Cuando en “Los cubanos de Jamaica… “ Martí expresa que los rumores del gobierno español sobre tratos secretos de los revolucionarios cubanos con Haití buscaban que “los cubanos blancos crean que la revolución acarrearía el predominio violento de la raza negra; para que los cubanos negros, azuzados en la preocupación de raza, se divorcien de la revolución, que les quitó la cadena de los pies, que abrió su vida despreciada al mérito de los combates y a la autoridad de la gloria…” (103), se convierte él mismo en vocero de los cubanos de su raza. Hay que tener en cuenta que aunque esté interpretando las motivaciones de España, el discurso es todo suyo. Podía haberse limitado a lo del predominio de la raza negra – aunque esto no dejaba de ser racista – pero, como blanco al fin, solo podía ver ese predominio como violento. Pero algo se traba aquí. Los blancos que temerían la violencia negra; sin embargo, el único problema que presentan los negros – obviamente también amenazados por los blancos – no es el temor al predominio violento de éstos, sino el deseo de divorciarse de la revolución. Así, el verdadero miedo es el de Martí, quien se encontraría sin suficientes brazos; braceros, para ser más exactos, para hacer la revolución. Uno puede ver que incluso a los ojos de Martí la “preocupación” de los negros no parece ser legítima; y sobre todo no parece venir de ellos. Se trata de una preocupación azuzada, pero ¿por quién o quiénes? Todavía, no obstante, lo decisivo sigue siendo que, explícitamente, para Martí el miedo de los cubanos blancos a posibles tratos de los revolucionarios cubanos con Haití significara “el predominio violento de la raza negra” (103); o más exactamente, la creación de otro Haití, de una república negra. El propósito del artículo de Martí es persuadir a los cubanos blancos de que Cuba no será otro Haití. Bastaba con invocar el predominio de los negros para que se justificara el miedo de esos blancos, sobre todo porque ese predominio, en la mente racista, no podía ser sino violento. Ese era el derecho del blanco; tan es así que Martí no se siente compelido a invocar aquí el predominio violento de la raza blanca. El peligro reside en la (re)producción desmesurada de los negros, hasta el punto de hacerse de la isla, africanizarla, haitianizarla. O lo que es lo mismo, desequilibrar su blancura, desleírla en un peligroso antillanismo.

___

# [Tarea planteada A]
Devuelve todas las filas que contengan la palabra "right", teniendo en cuenta las mayúsculas y minúsculas.

___

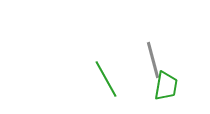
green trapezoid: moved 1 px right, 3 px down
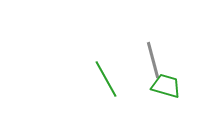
green trapezoid: rotated 84 degrees counterclockwise
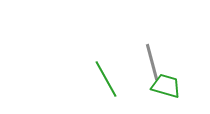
gray line: moved 1 px left, 2 px down
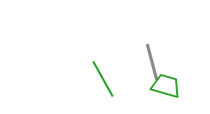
green line: moved 3 px left
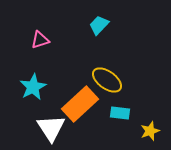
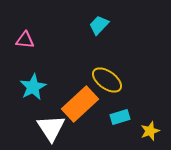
pink triangle: moved 15 px left; rotated 24 degrees clockwise
cyan rectangle: moved 4 px down; rotated 24 degrees counterclockwise
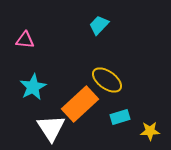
yellow star: rotated 18 degrees clockwise
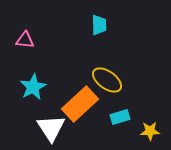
cyan trapezoid: rotated 135 degrees clockwise
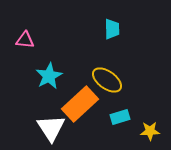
cyan trapezoid: moved 13 px right, 4 px down
cyan star: moved 16 px right, 11 px up
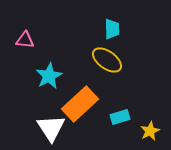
yellow ellipse: moved 20 px up
yellow star: rotated 24 degrees counterclockwise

___

# [Tarea planteada B]
Responde a estas preguntas sobre el fragmento acerca de Martí:
(i) ¿Con qué país, según los rumores del gobierno español, tenían tratos secretos los revolucionarios cubanos?
(ii) ¿Qué número de página aparece entre paréntesis tras las citas de Martí?
(iii) ¿Cuál es el propósito del artículo de Martí?

# [Resultado correcto A]
green trapezoid: moved 1 px right, 3 px down
cyan trapezoid: moved 13 px right, 4 px down
cyan star: moved 16 px right, 11 px up

# [Resultado correcto B]
(i) Con Haití.
(ii) La página 103.
(iii) Persuadir a los cubanos blancos de que Cuba no será otro Haití.